The first three are One Of Us Is Wrong, I Know a Trick Worth Two of That, and What I Tell You Three Times Is False. Sam Holt himself, the character supposedly writing and narrating these mysteries, is the former star of a TV action/mystery, Packard, which I like to describe as "what if Magnum, P.I. was Quincy, M.E.?" Holt got rich from the show, which ran five years and is still syndicated now, a few years later. He has semi-palatial houses in New York and LA, with supporting casts in both places, and no worries in life...except that he'd really like to keep acting, for busyness and doing-things-with-his-life reasons, but the entertainment world has comprehensively typecast him as Packard, and he can't get any jobs to save his life. Meanwhile, in the way of the amateur sleuth, murders happen around him now and then.
The Fourth Dimension Is Death has the title least connected with the story of the entire series; perhaps Westlake was already sour at this point. (Westlake was good at souring on things; check out his kiss-off to the SF field from the late '60s for an earlier, even sourer, example - it's available in the fanzine collection The Best of Xero.) This is also the most amateur-sleuth of the four books, though it takes a while to get going.
You see, a regional supermarket chain ran a series of ads featuring a "parody" of Packard, which Holt and the owners and syndicators of the actual show took objection to, and some unpleasant litigation ensued. The actor who played the parody, Dale Wormley, was a hothead who was offended by what he saw as an attack on him and his ability to work, and ran into Holt twice in New York threatening violence but was quickly shut down by ex-cop Holt.
And then Wormley turns up dead, stuffed into a doorway down the street from Holt's New York home. Holt is an obvious suspect...except that he doesn't really have a motive, and has a decent alibi, and we the readers know he didn't do it. Soon after, there's a second, oddly related murder, which doesn't help but doesn't really put Holt in more jeopardy, either.
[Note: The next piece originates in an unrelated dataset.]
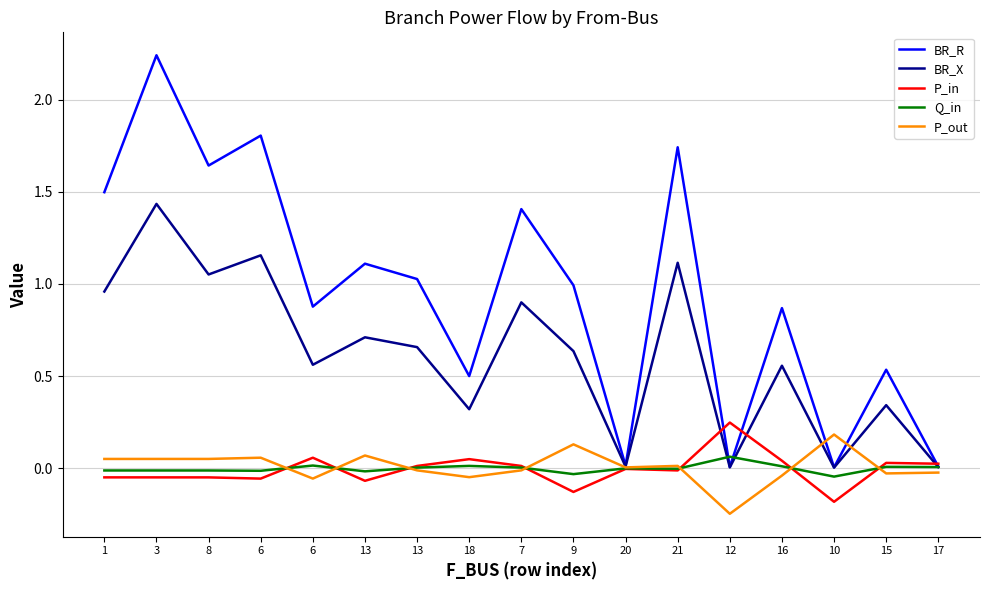

Does the chart display data point markers on the line(s)?

No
It all looks like the whole thing will just move to the back burner and never be actually solved - until Wormley's mother hits Holt with a civil-rights lawsuit for depriving her of her son by killing him. (I don't know the legislative or litigation history, though I am dubious about this plot: I suspect there wasn't generally a private cause of action for civil rights lawsuits - it was always something the federal government could bring on a prosecutorial level.) Anyway, the burden of proof for a civil suit is lower than that for criminal, so Holt faces the possibility he might have to settle, or could even lose the case and be tarred in the public's mind as the famous TV actor who got away with murder. (This is about fifteen years before Robert Blake, to be clear.)
So Holt decides he has to investigate the case himself, and dresses up in a goofy disguise to do so. Does he find the real killer? Is this a series mystery? Yes and yes. There's a rushed ending that leaves Holt battered but alive, and the series could have continued, but, obviously, didn't. This is also probably the least successful of the four books, for all the obvious reasons. If Westlake had stayed energized, it could have been better, and he could have written more, but those are solidly counterfactual at this point. So "Samuel Holt" is a short, mostly fun, clearly minor series by Westlake, most interesting for a look at the entertainment biz of the '80s by a writer who did a fair bit of scriptwriting in the '70s and '80s and was writing under a pseudonym to use some of his unkinder ideas and not be tied to them.